The subject of not doing much gallivanting, or visiting, mostly staying at home and eating, means the OFs in our booth have all gained weight, and this has cost money at the grocery store. As one OF in this group noted, many people are struggling and grocery prices are going out of sight.

The OFs could not understand why such basic foods cost so much. Purchasing items to go to food pantries is getting quite expensive, one OF mentioned. With so many people hurting for no reason of their own it is hard for the OFs to understand why we have all these spikes in the cost of necessities.


Getting out

Upon greetings, the opening conversations were on how everybody was doing, and it seems that over the span of time many of the OFs’ wives and acquaintances, and OFs themselves, are pretty darn sick, not with minor illnesses but cancers, tumors, joint replacements, trouble walking, serious arthritis, sleepless nights, and getting about, not just simple running noses.

The old problem of age jumped right in there but, as one OF put it, “We do the best we can, and we don’t give up. Sitting in a rocking chair moaning ‘woe is me’ doesn’t cut it for me.”

Another OF answered, “This is the best medicine of all — just getting out. All the other stuff would have gone on anyway. As we generally gather weekly, the news of physical problems would be incremental and not noticed as much as getting a ton of information all at once.”

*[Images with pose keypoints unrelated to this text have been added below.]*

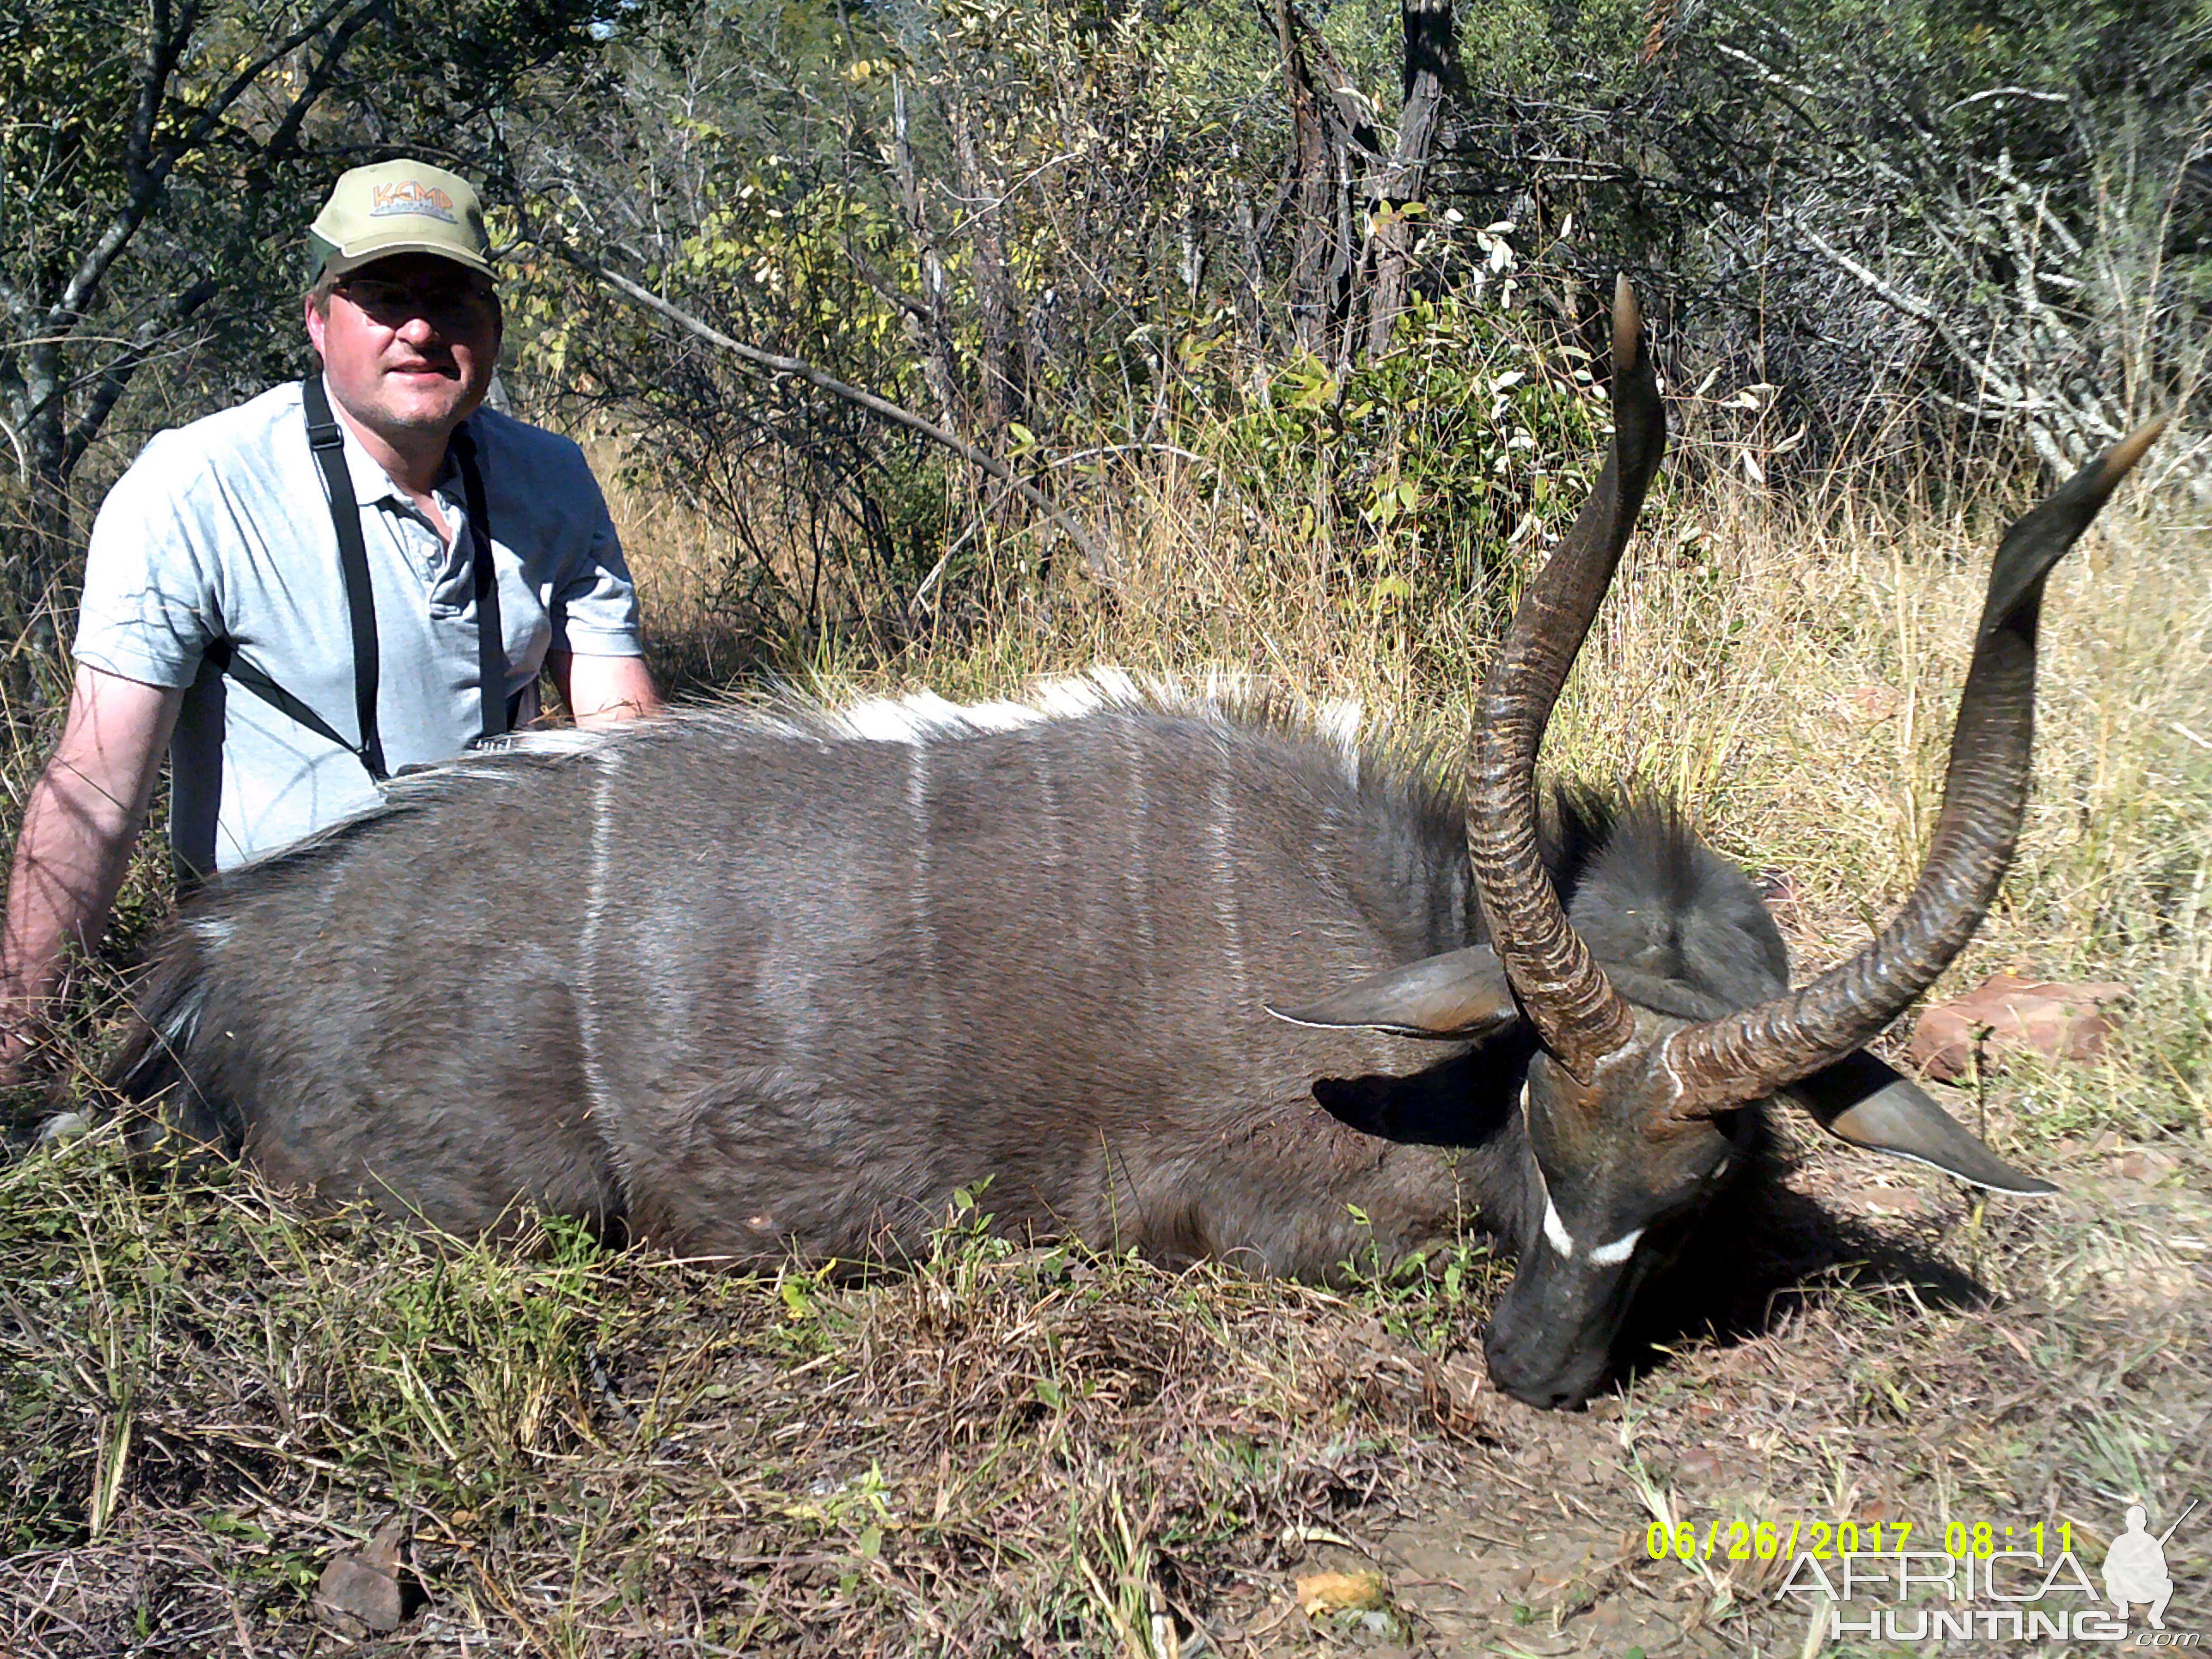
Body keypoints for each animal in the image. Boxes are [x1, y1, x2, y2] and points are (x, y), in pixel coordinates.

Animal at [112, 283, 2150, 1406]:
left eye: (1697, 1183)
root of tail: (219, 957)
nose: (1534, 1367)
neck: (1388, 948)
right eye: (1537, 1125)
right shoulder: (1254, 1211)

Among all this somehow the comment, “We should be eating more bananas” was mentioned and, “We would all be healthier.” The OFs in the booth all agreed as if this had been one of the conversations all along.

How the heck did bananas become part of the talk this scribe doesn’t know, but all of sudden there it was. Bananas! The food to end all our problems.

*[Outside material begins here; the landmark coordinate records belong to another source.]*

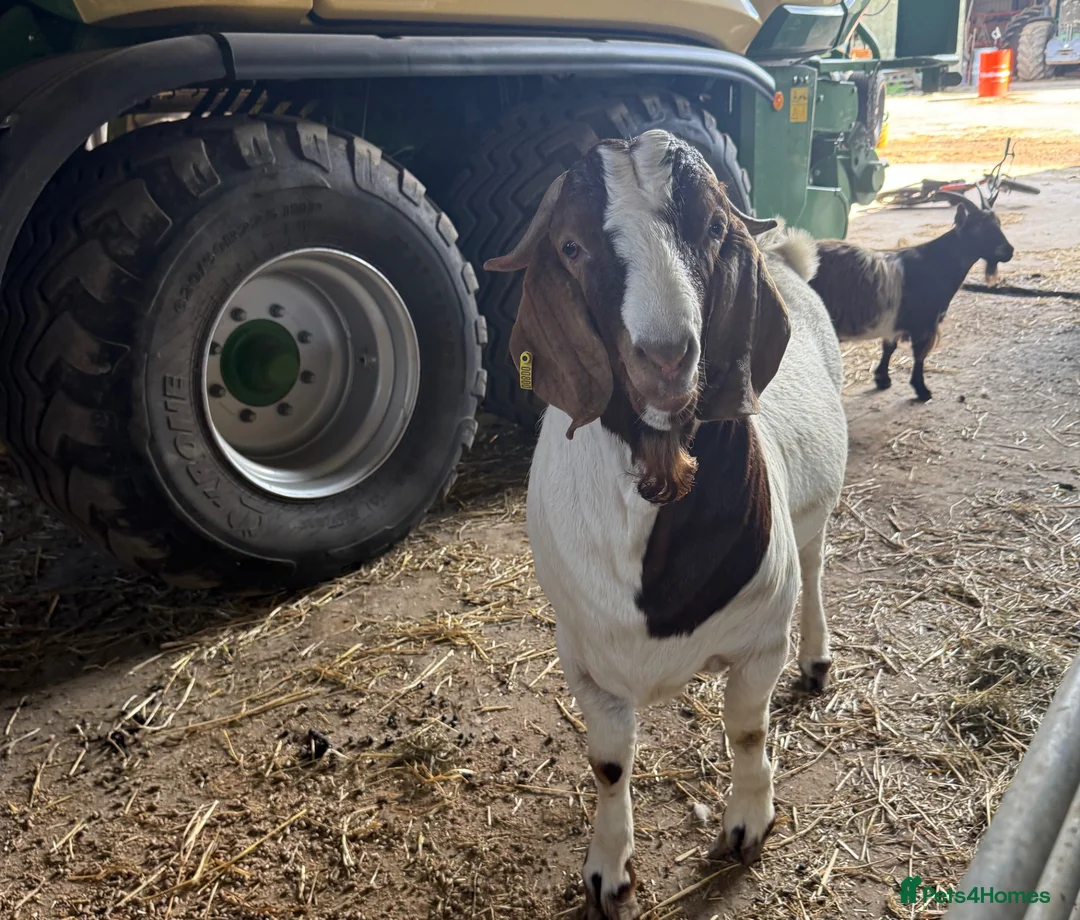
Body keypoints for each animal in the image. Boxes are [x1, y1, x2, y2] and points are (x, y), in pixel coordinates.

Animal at [484, 130, 848, 920]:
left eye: (711, 228)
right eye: (571, 247)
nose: (666, 357)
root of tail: (789, 261)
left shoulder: (756, 644)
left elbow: (747, 730)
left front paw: (746, 825)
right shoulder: (586, 665)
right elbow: (609, 764)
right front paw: (608, 870)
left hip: (813, 522)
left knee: (814, 572)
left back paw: (818, 659)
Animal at [809, 192, 1015, 402]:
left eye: (998, 223)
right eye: (978, 227)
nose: (1009, 251)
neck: (936, 262)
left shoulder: (896, 322)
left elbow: (889, 347)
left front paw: (883, 379)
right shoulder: (925, 323)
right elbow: (919, 356)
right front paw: (922, 390)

All the OFs in the booth seemed to like bananas and did eat them, some on a daily basis. However, some ate them only because bananas are easy to prepare, are filling, and taste good with just about everything.

The last word on this banana topic is: Time flies like an arrow; fruit flies like a banana.

Those attending — the OFs that challenged COVID (and so far are winning) — at the Chuck Wagon Diner in Princetown were collectively Rick La Grange, Miner Stevens, Roger Chapman, Robie Osterman, George Washburn, Glenn Patterson, Bill Lichliter, Jake Herzog, Lou Schenck, Jack Norray, John Dabrrvalskes, Herb Bahrmann, Elwood Vanderbilt, Dave Hodgetts, Paul Whitbeck, and me.